If you can’t compete on price, make sure you deliver an experience that justifies the extra money. To accomplish this, your entire operation must be aligned to deliver more value with each customer interaction. This is where smart business strategy and technology intersect to help you successfully manage each customer interaction at a level that fosters long-term loyalty.
Organize Related Documents and Workflow, and Analyze Customer Habits
When considering the tactical aspects of implementing any effective CRM strategy, selecting the right software solution is a critical step. You touch your customers too many times and in too many ways to control all the variables for which technology can account. Even the most gifted business people don’t remember everything about every customer conversation they’ve ever had. But that’s not necessarily forgivable in the mind of your customer. In fact, they probably remember just about every interaction they’ve ever had with you, especially if they’ve walked away dissatisfied.
A CRM software solution, on the other hand, can capture and organize the history that your business has with every customer and make it accessible to every employee that needs it. This is a powerful proposition as the software does its part to ensure nothing falls through the cracks, disappears into the ether, or leaves your business with the departure of an account or service manager.
But not all CRM solutions are created equally, so it’s important to understand how features and functions will translate into real-world benefits. For example, many best-of-breed solutions can help you manage contacts, communications and customer interactions, but a lack of integration to your core ERP system immediately limits the return you’ll see on your investment.

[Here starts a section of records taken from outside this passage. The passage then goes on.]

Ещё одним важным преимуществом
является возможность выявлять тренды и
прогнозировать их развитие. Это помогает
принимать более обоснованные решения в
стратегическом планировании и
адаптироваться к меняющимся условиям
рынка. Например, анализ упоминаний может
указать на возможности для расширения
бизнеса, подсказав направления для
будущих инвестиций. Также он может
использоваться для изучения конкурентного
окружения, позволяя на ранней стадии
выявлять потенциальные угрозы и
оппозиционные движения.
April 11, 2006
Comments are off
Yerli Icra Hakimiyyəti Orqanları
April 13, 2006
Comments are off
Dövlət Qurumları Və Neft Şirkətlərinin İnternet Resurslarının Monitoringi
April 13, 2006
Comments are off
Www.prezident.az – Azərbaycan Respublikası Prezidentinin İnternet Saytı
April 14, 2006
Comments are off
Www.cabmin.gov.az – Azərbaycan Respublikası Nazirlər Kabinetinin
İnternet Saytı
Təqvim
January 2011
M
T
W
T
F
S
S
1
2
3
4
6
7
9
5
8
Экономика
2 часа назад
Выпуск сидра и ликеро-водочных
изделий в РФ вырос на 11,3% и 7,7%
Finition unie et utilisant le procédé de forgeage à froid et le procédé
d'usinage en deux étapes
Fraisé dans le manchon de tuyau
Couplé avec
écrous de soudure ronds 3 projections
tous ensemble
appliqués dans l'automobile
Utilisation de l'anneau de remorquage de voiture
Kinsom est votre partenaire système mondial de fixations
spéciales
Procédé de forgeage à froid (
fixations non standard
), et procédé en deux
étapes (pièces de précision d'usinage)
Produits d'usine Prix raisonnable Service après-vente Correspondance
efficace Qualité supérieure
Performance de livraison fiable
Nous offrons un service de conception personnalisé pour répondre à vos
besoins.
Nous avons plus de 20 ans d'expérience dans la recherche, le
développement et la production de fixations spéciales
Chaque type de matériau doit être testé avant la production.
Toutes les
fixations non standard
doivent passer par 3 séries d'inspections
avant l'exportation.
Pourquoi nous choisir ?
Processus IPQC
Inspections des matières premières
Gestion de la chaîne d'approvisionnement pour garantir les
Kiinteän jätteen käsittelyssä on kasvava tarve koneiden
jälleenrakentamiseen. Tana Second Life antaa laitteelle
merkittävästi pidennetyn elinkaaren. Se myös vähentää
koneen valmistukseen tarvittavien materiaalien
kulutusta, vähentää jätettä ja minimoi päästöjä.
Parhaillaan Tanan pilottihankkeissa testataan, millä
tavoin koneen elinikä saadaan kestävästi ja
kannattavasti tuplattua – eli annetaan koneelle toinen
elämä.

Conversely, a single, unified solution offering CRM capabilities that are integrated with job management functionality, workflow, and document management allows you to eliminate many redundant manual processes and unites transactional data from ERP with interactional data from CRM. To put it simply, integration helps you understand how your relationship with each customer actually affects your business.
With the ability to capture quotes, design changes, repair and refurbishment requests, ECOs, and any other document or workflow item related to the customer, you begin to establish a comprehensive history of the relationship. This allows you to manage each customer individually, improving your chances of successfully building a long-term, lasting partnership.
This comprehensive history can then be analyzed alongside data from the ERP system, helping you identify which segments of your customer base are most profitable and even which customers offer the most growth potential. It may even help reveal potential opportunities in other markets. For example, if you’ve been highly successful building molds for manufacturers of automotive components, that success may translate to other markets that have similar requirements, such as medical device manufacturers.
Reap the Benefits
The benefits to CRM are not only in the ways it helps you manage the nuts, bolts and logistics associated with your customer, but in truly understanding that customer’s behavior so you can anticipate and even influence it. If we’ve learned anything from this recession, it’s that small manufacturers, including moldmakers, cannot take anything for granted. Finding new ways to get closer to your customers in order to protect them from the competition will be a critical component to future success. CRM technology can provide the structure you need to execute your customer strategy.